Where are local experts?

On Aug. 4, I sat in on the Axiom webinar with their experts. I’m sad that Cleveland is so devoid of experts that everyone on the panel, save Bryan Stone and Dale Markowitz, were from out of town. Has Cleveland sunk so low that we have no building or real estate experts who know Northeast Ohio? The architect and real estate experts were from Washington, D.C. and the infrastructure expert was from Ashville, North Carolina.

Every project shown far exceeded the size of Beech Brook. Some exceeded the size of Pepper Pike as a community. The architect’s overview drawing showed placement of the houses, retail, commercial with a beautiful canopy of mature trees.
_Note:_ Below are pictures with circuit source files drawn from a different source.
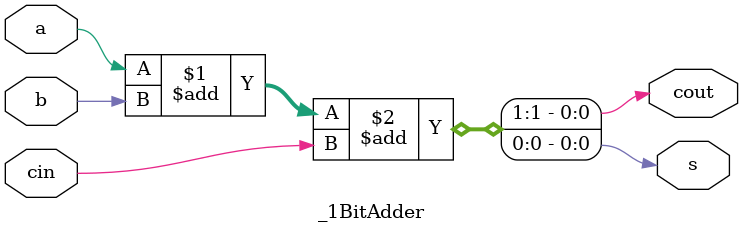
<source format=v>
`timescale 1ns / 1ps


module _1BitAdder(

    input a, 
    input b, 
    input cin,
    output cout, 
    output s
    );

    assign {cout, s} = a + b + cin;

endmodule

</source>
For this to be a reality, it’s a drawing 50 years from now when the 2.5 inch diameter replacement trees (two saplings for one mature tree per Axiom) are maturing.They said a lot of generalities about mixed-use although I’m not sure that any of the out-of-town experts have ever been to Pepper Pike.

One expert not represented was from Steiner. (They were listed on the invite). I was anxious to hear what their representative had to say. Steiner is the leasing agent for Legacy Village and a major mixed-use builder based in, not Cleveland, but Columbus.
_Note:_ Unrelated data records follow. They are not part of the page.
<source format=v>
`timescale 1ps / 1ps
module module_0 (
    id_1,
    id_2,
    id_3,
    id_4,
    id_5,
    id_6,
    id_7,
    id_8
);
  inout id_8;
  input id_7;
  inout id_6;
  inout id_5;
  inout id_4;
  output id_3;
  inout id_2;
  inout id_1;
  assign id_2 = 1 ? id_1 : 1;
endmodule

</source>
It is my opinion that the hometown developer is getting his financial backing from out of town players. “The [population and business] growth in Columbus is significant,” Steiner noted, “and that attracts a lot of developers. In Columbus, there is NIMBYism [Not In My Back Yard]. If you already have five or six projects in Columbus, why not look at Cleveland with your well-oiled machine?” (June 30, 2019 Crain’s Cleveland Business) Yaromir Steiner owns Steiner.
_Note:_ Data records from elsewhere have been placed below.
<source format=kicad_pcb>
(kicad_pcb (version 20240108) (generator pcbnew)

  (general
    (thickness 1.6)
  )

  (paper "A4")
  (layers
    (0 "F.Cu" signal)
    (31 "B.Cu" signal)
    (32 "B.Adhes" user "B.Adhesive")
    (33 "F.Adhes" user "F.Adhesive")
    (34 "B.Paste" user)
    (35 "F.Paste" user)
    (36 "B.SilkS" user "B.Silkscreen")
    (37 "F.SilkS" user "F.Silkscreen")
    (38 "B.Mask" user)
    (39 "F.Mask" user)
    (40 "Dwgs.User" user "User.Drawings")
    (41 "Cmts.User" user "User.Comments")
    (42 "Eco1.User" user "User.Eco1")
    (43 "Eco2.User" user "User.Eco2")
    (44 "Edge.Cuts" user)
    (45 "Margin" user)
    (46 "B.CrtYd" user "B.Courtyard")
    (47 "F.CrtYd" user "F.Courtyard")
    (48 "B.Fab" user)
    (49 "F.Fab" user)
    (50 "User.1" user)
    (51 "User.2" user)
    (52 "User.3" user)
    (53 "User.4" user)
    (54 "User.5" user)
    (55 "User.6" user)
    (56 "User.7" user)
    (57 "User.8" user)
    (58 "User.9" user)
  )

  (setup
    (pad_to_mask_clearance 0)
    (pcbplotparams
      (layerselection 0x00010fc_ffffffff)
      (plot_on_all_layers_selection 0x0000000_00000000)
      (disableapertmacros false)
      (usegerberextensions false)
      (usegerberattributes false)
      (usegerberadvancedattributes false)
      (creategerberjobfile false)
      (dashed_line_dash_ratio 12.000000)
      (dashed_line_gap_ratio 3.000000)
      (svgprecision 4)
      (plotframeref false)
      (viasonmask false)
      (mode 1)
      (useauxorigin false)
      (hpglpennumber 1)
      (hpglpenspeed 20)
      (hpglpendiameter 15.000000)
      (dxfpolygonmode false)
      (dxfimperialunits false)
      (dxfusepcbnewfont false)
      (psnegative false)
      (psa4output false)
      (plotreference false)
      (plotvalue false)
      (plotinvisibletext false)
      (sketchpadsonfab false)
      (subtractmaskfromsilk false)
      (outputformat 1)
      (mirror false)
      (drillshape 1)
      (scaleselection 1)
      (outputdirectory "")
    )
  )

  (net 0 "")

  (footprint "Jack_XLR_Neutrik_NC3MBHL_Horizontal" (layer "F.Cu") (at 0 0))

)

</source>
Does Pepper Pike need an out-of-town “well-oiled machine” destroying our community? After all, “the one with the money, controls the project.”

Lou Ann Graham

Pepper Pike

Future of fire department

There has been much discussion about Chester Township firefighters turnover in staff and most attribute attrition to low salary, benefits and work schedules. But for Chester Township there is another possible reason, one of low departmental morale.

If morale is low, why aren’t the firefighters vocal about this?   I understand that firefighters are intensely loyal to each other and their departments and it would take a lot for them to come forward and speak up.  But if they are brave enough to enter a burning building to save a life, they need to employ that same courage to stand up for each other in their workplace.

I feel that Chief John Wargelin is a good man and he really cares about the firefighters and our community, but something is wrong.

It’s time for the Chester Township Fire Association to call for a “no confidence” vote for the leadership of this department.

I’m of the strong opinion that Chief Wargelin will easily fare well.